The name of Cognitive Tutor now usually refers to a particular type of intelligent tutoring system produced by Carnegie Learning for high school mathematics based on John Anderson's ACT-R theory of human cognition. However, cognitive tutors were originally developed to test ACT-R theory for research purposes since the early 1980s and they are developed also for other areas and subjects such as computer programming and science. [1] Cognitive Tutors can be implemented into classrooms as a part of blended learning that combines textbook and software activities.

The Cognitive Tutor programs utilize cognitive model and are based on model tracing and knowledge tracing. Model tracing means that the cognitive tutor checks every action performed by students such as entering a value or clicking a button, while knowledge tracing is used to calculate the required skills students learned by measuring them on a bar chart called Skillometer. [2] Model tracing and knowledge tracing are essentially used to monitor students' learning progress, guide students to correct path to problem solving, and provide feedback.

The Institute of Education Sciences published several reports regarding the effectiveness of Carnegie Cognitive Tutor. A 2013 report concluded that Carnegie Learning Curricula and Cognitive Tutor was found to have mixed effects on mathematics achievement for high school students. [3] The report identified 27 studies that investigate the effectiveness of Cognitive Tutor , and the conclusion is based on 6 studies that meet What Works Clearinghouse standards. Among the 6 studies included, 5 of them show intermediate to significant positive effect, while 1 study shows statistically significant negative effect. Another report published by Institute of Education Sciences in 2009 found that Cognitive Tutor Algebra I to have potentially positive effects on math achievement based on only 1 study out of 14 studies that meets What Works Clearinghouse standards. It should be understood that What Works Clearinghouse standards call for relatively large numbers of participants, true random assignments to groups, and for a control group receiving either no treatment or a different treatment. Such experimental conditions are difficult to meet in schools, and thus only a small percentage of studies in education meet the standards of this clearinghouse, even though they may still be of value. [4]

Theoretical foundations

Four-component architecture

Intelligent tutoring systems (ITS) have a four-component architecture: a domain model, a student model, a tutoring model [5] and an interface component.

The domain model contains the rules, concepts, and knowledge related to the domain to be learned. It helps to evaluate students' performance and detect students' errors by setting a standard of domain expertise.[ citation needed ]

The student model, the central component of an ITS, is expected to contain knowledge about the students: their cognitive and affective states, and their progress as they learn. The function of the student model is threefold: to gather data from and about the learner, to represent the learner's knowledge and learning process, and to perform diagnostics of a student's knowledge and select optimal pedagogical strategies. [6]

The tutoring model uses the data gained from the domain model and student model to make decisions about tutoring strategies such as whether or not to intervene, or when and how to intervene. Functions of the tutoring model include instruction delivery and content planning. [7]
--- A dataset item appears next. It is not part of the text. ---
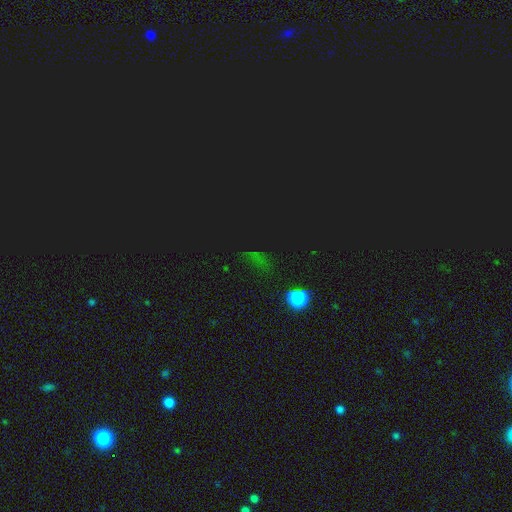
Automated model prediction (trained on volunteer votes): A star or artifact, not a galaxy (71%).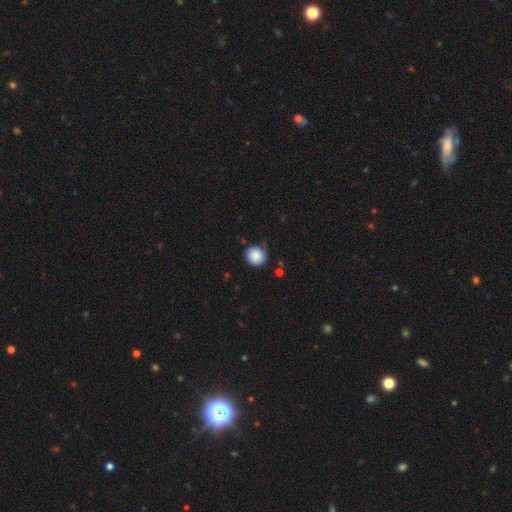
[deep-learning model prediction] Overall: smooth (88%). How rounded: round (93%). Merging: none (80%).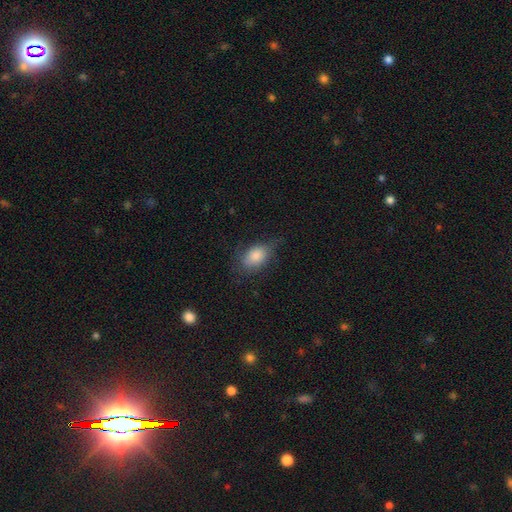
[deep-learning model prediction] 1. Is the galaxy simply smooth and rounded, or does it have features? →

The interface component reflects the decisions made by the tutoring model in different forms such as Socratic dialogs, feedback and hints. Students interact with the tutor through the learning interface, also known as communication. The interface provides domain knowledge elements. [7]

Cognitive model

A cognitive model replicates the domain knowledge and skills comparable to that of a human expert or an advanced student of the domain. A cognitive model enables intelligent tutoring systems to respond to problem-solving situations in a way similar to a human tutor. [8] A tutoring system adopting a cognitive model is called a cognitive tutor.

A cognitive model is an expert system that generates a multitude of solutions to the problems presented to students. The cognitive model is used to trace each student's solution through complex alternative solution paths, enabling the tutor to provide step-by-step feedback and advice, and to maintain a targeted model of the student's knowledge based on student performance. [9]

Cognitive Tutors

Cognitive Tutors provide step-by-step guidance as a learner develops a complex problem-solving skill through practice. [10] Typically, cognitive tutors provide such forms of support as: (a) a problem-solving environment that is designed rich and "thinking visible"; (b) step-by-step feedback on student performance; (c) feedback messages specific to errors; (d) context-specific next-step hints at student's request, and (e) individualized problem selection. [11]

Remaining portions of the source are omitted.